Reading text
────────────────────────────────────────
Wednesday, April 1, 2009

Just Apply Logic

The article below shows encouraging data regarding mortgage interest rates. Nearly a 2% drop in 30 yr fixed rates since last year. Combine this with 30% decrease in home values and you've created a new market for homebuyers... Here's Why:

Last Year:
Home value: $350,000
Interest Rate: 6.65%
P & I Payment: $2.246.88

Today
Same home: $245,000
Interest Rate: 4.85%
P & I Payment: $1292.84

As you can see, you can own the same home for almost half the payment. This creates two types of home buyers. 1. first time homebuyers 2. full doc home buyers that can now prove sufficient income to qualify. This is why we are seeing the existing and pending home sales figures begin to rise. We just have to apply logic.

Simple equation: low rates + low home prices = more buyers. This is how the housing boom (bubble ) started in the first place, remember?


The Markets

Fixed rates hit their lowest levels in over thirty years last week after the government announced measures to purchase government securities and bad assets. Freddie Mac announced that for the week ending March 26, 30-year fixed rates averaged 4.85%, down from 4.98% the week before. The average for 15-year fixed fell to 4.48%. Adjustables also fell with the average for one-year adjustables decreasing to 4.85% and five-year adjustables falling to 4.96%. A year ago 30-year fixed rates were at 5.85%. "The Federal Reserve's announcement that it intends to purchase Treasury securities over the next six months caused bond yields to drop and mortgages followed," said Frank Nothaft, Freddie Mac vice president and chief economist. Rates for 30-Yr FRMs peaked last year at 6.63 percent on July 24th. With this week's 30-Yr FRM, the rate difference is almost 2.0%, which amounts to a savings of about $225 monthly for a $200,000 loan. And potential homebuyers are taking notice of these historically low rates. Both new and existing home sales rose 5.0% in February. First-time homebuyers accounted for half of all existing home sales, according to the National Association of Realtors."

3rd Consecutive Week Of Positive Housing Data

This article marks the 3rd consecutive week of positive housing data. I have a question for those of you still waiting...
────────────────────────────────────────
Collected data
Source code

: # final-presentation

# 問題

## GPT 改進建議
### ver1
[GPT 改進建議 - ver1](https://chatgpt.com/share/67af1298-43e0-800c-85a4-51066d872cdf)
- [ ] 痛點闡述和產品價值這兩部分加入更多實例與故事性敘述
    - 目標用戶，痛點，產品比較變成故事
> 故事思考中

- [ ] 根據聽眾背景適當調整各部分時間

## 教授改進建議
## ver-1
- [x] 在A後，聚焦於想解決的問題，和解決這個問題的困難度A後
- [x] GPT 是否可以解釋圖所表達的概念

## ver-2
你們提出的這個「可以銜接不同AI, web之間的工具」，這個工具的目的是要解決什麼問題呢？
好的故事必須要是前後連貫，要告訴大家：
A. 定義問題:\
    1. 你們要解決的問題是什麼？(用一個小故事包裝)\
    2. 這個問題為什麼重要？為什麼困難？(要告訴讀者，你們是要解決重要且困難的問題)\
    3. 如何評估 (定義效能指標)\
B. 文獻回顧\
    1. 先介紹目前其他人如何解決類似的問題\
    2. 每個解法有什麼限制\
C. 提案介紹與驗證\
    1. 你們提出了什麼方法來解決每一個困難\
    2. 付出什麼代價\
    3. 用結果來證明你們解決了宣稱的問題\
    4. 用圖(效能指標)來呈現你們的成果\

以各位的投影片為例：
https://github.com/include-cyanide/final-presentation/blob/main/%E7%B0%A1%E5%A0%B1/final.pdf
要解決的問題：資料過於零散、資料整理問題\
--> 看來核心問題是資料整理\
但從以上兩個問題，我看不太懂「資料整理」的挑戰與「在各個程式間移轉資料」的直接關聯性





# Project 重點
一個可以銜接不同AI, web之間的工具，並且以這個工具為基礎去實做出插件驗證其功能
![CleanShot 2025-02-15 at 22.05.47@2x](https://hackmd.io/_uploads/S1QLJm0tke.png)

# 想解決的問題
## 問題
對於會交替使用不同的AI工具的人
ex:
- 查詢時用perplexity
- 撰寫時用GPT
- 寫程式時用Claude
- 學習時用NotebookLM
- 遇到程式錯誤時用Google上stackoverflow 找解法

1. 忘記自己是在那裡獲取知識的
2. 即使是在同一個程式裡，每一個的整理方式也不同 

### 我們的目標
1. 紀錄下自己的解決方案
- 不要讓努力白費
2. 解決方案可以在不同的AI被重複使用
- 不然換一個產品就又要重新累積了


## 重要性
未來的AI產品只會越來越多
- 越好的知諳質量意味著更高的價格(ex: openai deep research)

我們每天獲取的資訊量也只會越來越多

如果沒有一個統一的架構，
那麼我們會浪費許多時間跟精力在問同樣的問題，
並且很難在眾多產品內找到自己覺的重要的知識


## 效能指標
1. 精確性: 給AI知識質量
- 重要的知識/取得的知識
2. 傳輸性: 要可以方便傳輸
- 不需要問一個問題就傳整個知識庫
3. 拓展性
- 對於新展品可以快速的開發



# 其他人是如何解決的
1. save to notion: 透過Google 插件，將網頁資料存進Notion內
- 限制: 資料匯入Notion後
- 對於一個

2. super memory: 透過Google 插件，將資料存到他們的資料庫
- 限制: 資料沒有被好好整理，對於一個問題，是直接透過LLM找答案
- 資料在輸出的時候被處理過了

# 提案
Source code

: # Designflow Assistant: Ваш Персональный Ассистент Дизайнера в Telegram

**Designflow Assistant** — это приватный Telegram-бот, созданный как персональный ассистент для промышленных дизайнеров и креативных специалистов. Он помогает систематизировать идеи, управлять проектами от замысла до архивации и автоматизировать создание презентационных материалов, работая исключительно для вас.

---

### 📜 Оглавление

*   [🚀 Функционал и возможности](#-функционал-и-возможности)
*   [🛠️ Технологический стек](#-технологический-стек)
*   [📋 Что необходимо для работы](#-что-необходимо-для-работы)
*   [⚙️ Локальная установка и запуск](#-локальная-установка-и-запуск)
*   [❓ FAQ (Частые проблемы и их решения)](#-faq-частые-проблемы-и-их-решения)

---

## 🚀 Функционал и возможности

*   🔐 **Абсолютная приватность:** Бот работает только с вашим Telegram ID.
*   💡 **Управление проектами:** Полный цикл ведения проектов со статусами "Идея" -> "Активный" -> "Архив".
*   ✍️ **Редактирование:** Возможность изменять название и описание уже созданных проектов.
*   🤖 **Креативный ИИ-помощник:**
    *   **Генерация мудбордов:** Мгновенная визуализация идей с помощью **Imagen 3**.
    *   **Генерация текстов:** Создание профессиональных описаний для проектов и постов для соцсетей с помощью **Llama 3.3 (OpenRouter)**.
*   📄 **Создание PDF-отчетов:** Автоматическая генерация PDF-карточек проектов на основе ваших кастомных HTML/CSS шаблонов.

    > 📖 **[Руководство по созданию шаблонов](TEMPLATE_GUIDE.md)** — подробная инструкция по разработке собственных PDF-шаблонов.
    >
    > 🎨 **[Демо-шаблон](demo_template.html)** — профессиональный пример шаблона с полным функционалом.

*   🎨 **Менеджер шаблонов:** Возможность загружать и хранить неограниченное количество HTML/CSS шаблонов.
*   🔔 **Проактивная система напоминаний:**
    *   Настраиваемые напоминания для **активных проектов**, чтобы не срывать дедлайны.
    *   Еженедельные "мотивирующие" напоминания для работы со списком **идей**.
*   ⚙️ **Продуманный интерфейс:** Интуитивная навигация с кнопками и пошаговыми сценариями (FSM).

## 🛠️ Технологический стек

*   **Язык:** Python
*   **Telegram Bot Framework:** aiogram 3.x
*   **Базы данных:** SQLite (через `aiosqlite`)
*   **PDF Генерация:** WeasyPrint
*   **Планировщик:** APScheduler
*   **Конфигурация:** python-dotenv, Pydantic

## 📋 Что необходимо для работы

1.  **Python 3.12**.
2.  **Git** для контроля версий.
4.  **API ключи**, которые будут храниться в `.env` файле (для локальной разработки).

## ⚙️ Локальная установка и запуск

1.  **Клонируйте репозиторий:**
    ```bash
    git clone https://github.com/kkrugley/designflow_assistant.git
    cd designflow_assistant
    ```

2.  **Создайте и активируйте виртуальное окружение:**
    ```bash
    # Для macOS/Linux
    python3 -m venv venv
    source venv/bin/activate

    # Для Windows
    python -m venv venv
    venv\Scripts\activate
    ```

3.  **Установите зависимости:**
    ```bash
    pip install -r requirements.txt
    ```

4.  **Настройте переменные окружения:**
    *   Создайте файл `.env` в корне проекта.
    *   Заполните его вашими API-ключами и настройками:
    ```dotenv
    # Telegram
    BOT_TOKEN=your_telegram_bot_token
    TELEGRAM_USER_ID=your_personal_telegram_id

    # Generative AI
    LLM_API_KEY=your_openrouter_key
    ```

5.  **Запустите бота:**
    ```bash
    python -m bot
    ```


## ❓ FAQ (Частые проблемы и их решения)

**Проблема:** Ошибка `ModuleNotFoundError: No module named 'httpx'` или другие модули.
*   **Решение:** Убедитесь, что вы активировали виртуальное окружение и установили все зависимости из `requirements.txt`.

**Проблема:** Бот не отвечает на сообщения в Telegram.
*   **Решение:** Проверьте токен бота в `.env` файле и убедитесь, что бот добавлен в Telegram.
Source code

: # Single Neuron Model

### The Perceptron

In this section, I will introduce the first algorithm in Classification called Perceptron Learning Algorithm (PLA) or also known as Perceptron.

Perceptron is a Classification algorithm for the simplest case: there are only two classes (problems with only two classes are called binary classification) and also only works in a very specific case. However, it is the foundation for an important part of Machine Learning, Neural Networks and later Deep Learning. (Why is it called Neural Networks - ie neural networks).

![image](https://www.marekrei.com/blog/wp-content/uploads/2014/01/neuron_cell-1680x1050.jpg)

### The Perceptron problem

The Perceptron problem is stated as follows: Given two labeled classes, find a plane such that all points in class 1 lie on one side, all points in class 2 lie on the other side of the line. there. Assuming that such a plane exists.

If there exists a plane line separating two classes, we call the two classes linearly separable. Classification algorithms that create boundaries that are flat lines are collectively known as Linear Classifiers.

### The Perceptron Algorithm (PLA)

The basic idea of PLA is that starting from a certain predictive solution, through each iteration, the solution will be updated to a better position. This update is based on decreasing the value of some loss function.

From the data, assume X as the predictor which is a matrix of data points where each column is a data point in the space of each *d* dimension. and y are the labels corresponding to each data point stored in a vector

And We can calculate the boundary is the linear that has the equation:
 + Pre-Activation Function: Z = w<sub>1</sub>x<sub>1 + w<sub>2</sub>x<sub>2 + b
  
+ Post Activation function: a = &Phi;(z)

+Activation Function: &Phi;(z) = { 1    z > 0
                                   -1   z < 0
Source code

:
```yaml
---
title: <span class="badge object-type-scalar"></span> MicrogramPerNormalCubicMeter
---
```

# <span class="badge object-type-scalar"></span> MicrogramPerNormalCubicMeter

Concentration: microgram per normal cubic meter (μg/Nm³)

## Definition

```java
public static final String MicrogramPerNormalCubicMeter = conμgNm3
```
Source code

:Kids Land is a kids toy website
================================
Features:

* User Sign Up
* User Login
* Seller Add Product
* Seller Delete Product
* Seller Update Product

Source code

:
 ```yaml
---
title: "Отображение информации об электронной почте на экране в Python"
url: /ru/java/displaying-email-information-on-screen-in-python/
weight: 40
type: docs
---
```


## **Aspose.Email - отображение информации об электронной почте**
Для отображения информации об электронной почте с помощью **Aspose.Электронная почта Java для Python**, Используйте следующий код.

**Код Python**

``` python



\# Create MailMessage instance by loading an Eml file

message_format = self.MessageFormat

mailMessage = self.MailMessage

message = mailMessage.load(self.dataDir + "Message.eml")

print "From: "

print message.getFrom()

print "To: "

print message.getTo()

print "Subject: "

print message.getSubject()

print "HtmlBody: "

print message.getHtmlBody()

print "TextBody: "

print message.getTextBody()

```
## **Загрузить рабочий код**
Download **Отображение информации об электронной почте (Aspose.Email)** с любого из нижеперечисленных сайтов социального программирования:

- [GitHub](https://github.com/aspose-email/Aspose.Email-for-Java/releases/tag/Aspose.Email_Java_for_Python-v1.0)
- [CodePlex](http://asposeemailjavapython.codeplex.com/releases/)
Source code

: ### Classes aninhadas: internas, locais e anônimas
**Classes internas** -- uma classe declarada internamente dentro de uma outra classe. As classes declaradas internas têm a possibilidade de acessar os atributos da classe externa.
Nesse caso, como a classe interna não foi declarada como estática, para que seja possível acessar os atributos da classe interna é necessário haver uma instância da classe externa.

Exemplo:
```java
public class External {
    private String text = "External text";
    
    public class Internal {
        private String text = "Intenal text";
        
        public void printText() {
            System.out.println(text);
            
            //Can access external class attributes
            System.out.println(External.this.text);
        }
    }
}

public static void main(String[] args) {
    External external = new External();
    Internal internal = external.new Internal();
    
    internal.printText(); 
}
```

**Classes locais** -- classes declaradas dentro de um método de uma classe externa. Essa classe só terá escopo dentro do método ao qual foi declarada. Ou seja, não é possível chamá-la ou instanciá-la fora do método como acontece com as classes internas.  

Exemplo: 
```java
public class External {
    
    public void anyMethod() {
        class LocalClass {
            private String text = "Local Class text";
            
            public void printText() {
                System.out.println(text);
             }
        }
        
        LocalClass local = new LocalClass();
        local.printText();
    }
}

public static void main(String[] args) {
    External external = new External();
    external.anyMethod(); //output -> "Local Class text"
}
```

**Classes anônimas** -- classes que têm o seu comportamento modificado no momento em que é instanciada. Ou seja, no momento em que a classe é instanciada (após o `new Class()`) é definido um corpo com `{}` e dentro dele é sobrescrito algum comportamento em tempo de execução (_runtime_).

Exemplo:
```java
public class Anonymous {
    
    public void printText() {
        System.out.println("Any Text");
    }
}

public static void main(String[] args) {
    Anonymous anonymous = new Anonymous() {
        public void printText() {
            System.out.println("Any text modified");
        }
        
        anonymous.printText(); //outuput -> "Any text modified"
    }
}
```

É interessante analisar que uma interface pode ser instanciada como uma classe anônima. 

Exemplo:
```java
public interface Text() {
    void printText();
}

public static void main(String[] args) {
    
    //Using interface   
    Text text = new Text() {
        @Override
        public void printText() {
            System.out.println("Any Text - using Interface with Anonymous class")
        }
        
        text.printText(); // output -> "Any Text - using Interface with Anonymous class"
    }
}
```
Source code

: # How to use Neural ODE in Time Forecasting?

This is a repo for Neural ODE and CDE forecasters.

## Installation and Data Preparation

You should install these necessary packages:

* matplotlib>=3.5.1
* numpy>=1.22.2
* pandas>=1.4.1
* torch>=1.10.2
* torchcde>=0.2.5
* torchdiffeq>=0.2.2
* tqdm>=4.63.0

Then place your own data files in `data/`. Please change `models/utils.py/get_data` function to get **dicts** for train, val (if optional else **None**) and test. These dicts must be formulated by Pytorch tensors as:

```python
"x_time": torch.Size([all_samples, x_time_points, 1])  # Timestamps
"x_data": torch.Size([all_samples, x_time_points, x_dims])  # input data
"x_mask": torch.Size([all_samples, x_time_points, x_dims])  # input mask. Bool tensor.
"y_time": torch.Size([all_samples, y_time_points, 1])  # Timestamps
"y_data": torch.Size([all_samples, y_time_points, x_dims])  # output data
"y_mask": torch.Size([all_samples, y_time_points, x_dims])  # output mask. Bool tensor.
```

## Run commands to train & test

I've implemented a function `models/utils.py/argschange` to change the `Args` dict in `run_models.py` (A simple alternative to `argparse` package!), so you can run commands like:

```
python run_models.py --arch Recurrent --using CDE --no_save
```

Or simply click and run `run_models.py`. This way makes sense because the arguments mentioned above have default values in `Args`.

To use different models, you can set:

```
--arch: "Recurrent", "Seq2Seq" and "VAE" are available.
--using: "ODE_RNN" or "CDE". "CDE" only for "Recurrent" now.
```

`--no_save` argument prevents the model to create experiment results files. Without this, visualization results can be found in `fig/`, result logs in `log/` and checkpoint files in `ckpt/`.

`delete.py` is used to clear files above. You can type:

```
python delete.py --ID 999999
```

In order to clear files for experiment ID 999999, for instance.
────────────────────────────────────────
Problems to solve
1/ Summarize the mortgage blog post in two sentences.
2/ Answer these questions using the mortgage blog post:
(a) What does the post give as its "simple equation"?
(b) To what level did the average for 15-year fixed rates fall?
(c) What positions does Frank Nothaft hold at Freddie Mac?
You will not need the data to complete these tasks.

Responses by item number
1/ The post argues that lower mortgage rates combined with lower home values let buyers own the same home for almost half the payment, which brings in more buyers, including first-time homebuyers. It cites Freddie Mac's report that 30-year fixed rates averaged 4.85% for the week ending March 26, the lowest level in over thirty years, and notes that both new and existing home sales rose 5.0% in February.

2/
(a) Low rates + low home prices = more buyers.
(b) It fell to 4.48%.
(c) He is vice president and chief economist.